At the edge of the Tasmanian Wilderness World Heritage Area, Hartz Mountains National Park is one of Tasmania’s most accessible alpine areas.
Its high peaks simultaneously provide grandstand views into the mountainous Southwest wilderness and comforting looks down into the Huon Valley.
The centrepiece of the park is the dolerite Hartz Mountains range, which rises to 1254m above sea level and is dotted with small glacial lakes and an array of alpine vegetation, providing an easy look into Tasmania’s high-mountain terrain.
The park’s highest mountain is also its flagship walk, providing vast views across southern Tasmania.
A string of accessible glacial lakes, including Ladies Tarn, Lake Esperance and Lake Osborne, is dotted across the base of the Devils Backbone ridge.
This walk (3-5hr return, 7.4km) skirts Lake Esperance and Ladies Tarn to rise through high and dramatic alpine terrain to the park’s highest summit.

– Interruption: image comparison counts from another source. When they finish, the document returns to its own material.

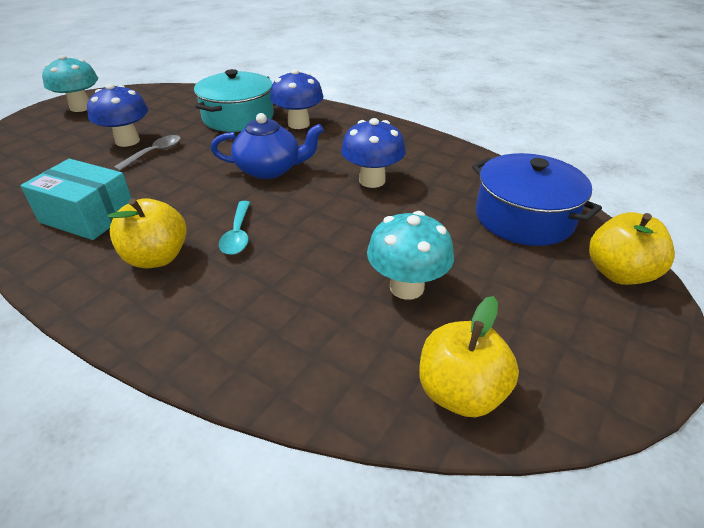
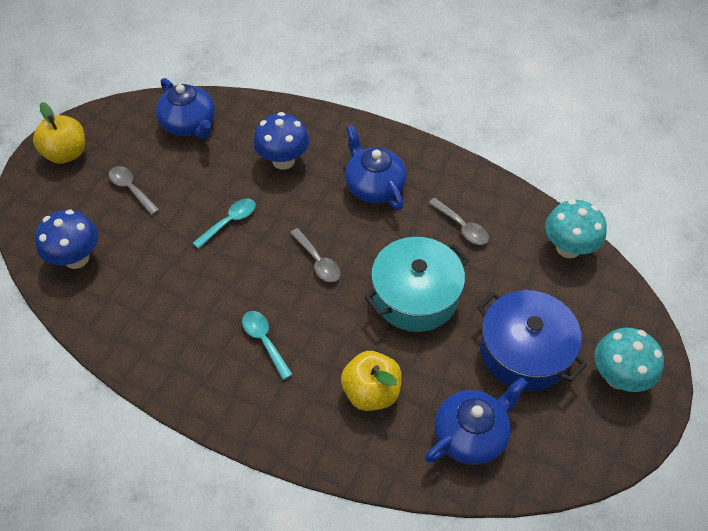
blue mushroom: [87,84,148,147] [270,69,323,129] [341,118,406,188] = 3 -> [35,210,98,269] [254,112,309,170] = 2
blue teapot: [211,113,324,179] = 1 -> [156,78,215,139] [345,125,407,210] [425,377,528,465] = 3
grey spoon: [113,135,181,171] = 1 -> [109,166,159,215] [290,228,341,282] [428,198,489,245] = 3
turquoise box: [20,158,132,240] = 1 -> none = 0
turquoise spoon: [219,201,250,255] = 1 -> [193,198,256,249] [242,311,293,380] = 2
yellow apple: [108,198,187,268] [419,296,519,417] [589,212,675,285] = 3 -> [33,102,85,164] [341,351,402,411] = 2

On a good day, views extend to Federation Peak and Precipitous Bluff, two of Tasmania’s most imposing mountains. One of Tasmania’s 60 Great Short Walks.
Crossing the Hartz Plateau, this walk (45min return, 2km) passes through alpine vegetation to a beautiful glacial lake surrounded by primeval King Billy pines.
This return walk (20min, 1km) leads to the plateau edge, where a wide waterfall pours past a viewing platform.
The park’s shortest walk (5min return, 300m) peers over the forest to the Huon Valley, with the namesake waratah trees flowering brightly in December and January.
Need to know
There is no accommodation, including campgrounds, in the park. The closest accommodation is in Geeveston. The park is also a good day trip from Hobart.
Conditions in alpine areas are highly changeable and often fierce, so dress prepared.
A parks pass is required for entry to Tasmania’s national parks.
Hartz Mountains National Park is a 90min drive (90km) south-west of Hobart.